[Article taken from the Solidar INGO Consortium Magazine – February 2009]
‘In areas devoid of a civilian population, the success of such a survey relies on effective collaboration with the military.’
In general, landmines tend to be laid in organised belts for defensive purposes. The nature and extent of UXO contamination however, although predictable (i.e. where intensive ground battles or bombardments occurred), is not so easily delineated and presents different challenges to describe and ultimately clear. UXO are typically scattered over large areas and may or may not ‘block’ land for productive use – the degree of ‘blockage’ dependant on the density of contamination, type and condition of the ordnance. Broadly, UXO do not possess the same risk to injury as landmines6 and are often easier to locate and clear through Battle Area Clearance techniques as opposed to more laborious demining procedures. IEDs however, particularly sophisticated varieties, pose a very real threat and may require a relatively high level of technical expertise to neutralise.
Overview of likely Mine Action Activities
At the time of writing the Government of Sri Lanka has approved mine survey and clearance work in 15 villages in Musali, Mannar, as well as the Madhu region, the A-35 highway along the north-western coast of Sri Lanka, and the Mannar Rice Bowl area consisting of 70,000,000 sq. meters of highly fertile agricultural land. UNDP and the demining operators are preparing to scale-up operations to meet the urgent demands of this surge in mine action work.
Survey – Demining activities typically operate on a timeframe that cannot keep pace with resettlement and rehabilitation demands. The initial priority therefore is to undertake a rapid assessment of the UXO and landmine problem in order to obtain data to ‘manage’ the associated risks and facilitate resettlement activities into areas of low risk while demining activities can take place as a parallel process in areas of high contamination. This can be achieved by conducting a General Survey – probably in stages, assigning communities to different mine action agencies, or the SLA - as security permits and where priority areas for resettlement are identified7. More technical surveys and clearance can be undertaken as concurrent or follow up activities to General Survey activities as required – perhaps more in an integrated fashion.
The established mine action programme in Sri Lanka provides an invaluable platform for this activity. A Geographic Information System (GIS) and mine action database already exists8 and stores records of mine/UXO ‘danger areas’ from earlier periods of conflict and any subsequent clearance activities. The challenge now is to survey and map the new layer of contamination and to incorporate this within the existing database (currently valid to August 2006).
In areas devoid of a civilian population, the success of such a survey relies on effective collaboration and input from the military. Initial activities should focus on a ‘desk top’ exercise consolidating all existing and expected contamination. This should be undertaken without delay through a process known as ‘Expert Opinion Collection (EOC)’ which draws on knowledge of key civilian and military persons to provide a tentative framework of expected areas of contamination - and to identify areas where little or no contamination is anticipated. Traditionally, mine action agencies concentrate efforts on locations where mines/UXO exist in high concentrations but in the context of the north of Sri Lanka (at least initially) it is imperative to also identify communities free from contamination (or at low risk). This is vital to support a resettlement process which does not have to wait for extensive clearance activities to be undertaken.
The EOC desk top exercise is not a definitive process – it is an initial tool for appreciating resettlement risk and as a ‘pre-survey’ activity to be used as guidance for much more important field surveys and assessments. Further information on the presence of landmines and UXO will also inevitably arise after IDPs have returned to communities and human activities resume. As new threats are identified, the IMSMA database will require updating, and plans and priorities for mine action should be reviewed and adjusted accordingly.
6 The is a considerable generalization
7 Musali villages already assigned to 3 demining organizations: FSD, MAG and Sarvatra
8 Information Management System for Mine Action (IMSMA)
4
####################
### Aim of the exercise
Find all the lines containing "villages" in the material, then copy them.

### Solution to this problem
At the time of writing the Government of Sri Lanka has approved mine survey and clearance work in 15 villages in Musali, Mannar, as well as the Madhu region, the A-35 highway along the north-western coast of Sri Lanka, and the Mannar Rice Bowl area consisting of 70,000,000 sq. meters of highly fertile agricultural land. UNDP and the demining operators are preparing to scale-up operations to meet the urgent demands of this surge in mine action work.
7 Musali villages already assigned to 3 demining organizations: FSD, MAG and Sarvatra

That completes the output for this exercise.